» Entries provided:
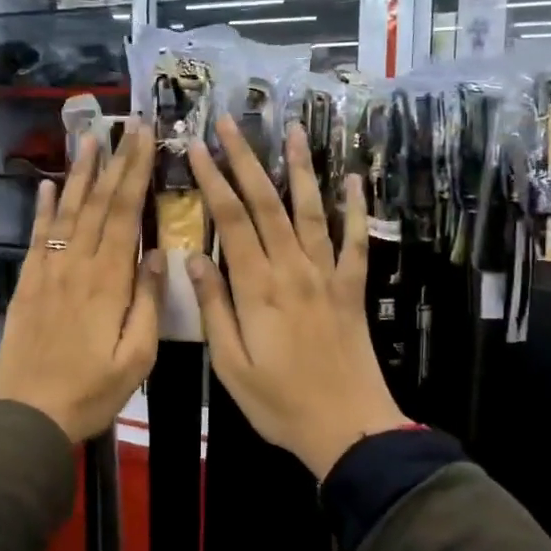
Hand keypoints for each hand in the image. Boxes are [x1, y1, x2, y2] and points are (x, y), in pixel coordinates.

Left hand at [0, 126, 164, 441]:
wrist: (26, 414)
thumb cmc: (90, 391)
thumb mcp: (136, 357)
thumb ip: (148, 303)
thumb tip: (159, 254)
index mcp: (109, 280)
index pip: (125, 212)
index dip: (136, 171)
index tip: (146, 137)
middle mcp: (78, 264)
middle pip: (99, 202)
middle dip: (115, 160)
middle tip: (127, 124)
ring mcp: (49, 271)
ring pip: (68, 211)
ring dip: (80, 172)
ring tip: (90, 137)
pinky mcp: (29, 283)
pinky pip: (38, 236)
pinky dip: (44, 208)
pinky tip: (49, 186)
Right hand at [185, 118, 408, 478]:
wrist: (347, 427)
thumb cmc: (279, 402)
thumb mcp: (230, 364)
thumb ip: (213, 307)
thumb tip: (194, 256)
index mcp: (257, 287)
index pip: (231, 219)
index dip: (214, 179)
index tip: (197, 146)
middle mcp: (293, 269)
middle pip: (267, 202)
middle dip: (246, 159)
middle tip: (230, 123)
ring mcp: (327, 275)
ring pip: (311, 210)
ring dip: (301, 168)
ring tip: (292, 131)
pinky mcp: (352, 288)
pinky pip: (355, 241)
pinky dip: (356, 208)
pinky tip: (355, 180)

» Exercise:
Where a line in the listing above contains "index", copy that line.

» Exercise answer:
index mcp: (109, 280)
index pip: (125, 212)
index dip: (136, 171)
index tip: (146, 137)
index mcp: (257, 287)
index pip: (231, 219)
index dip: (214, 179)
index tip: (197, 146)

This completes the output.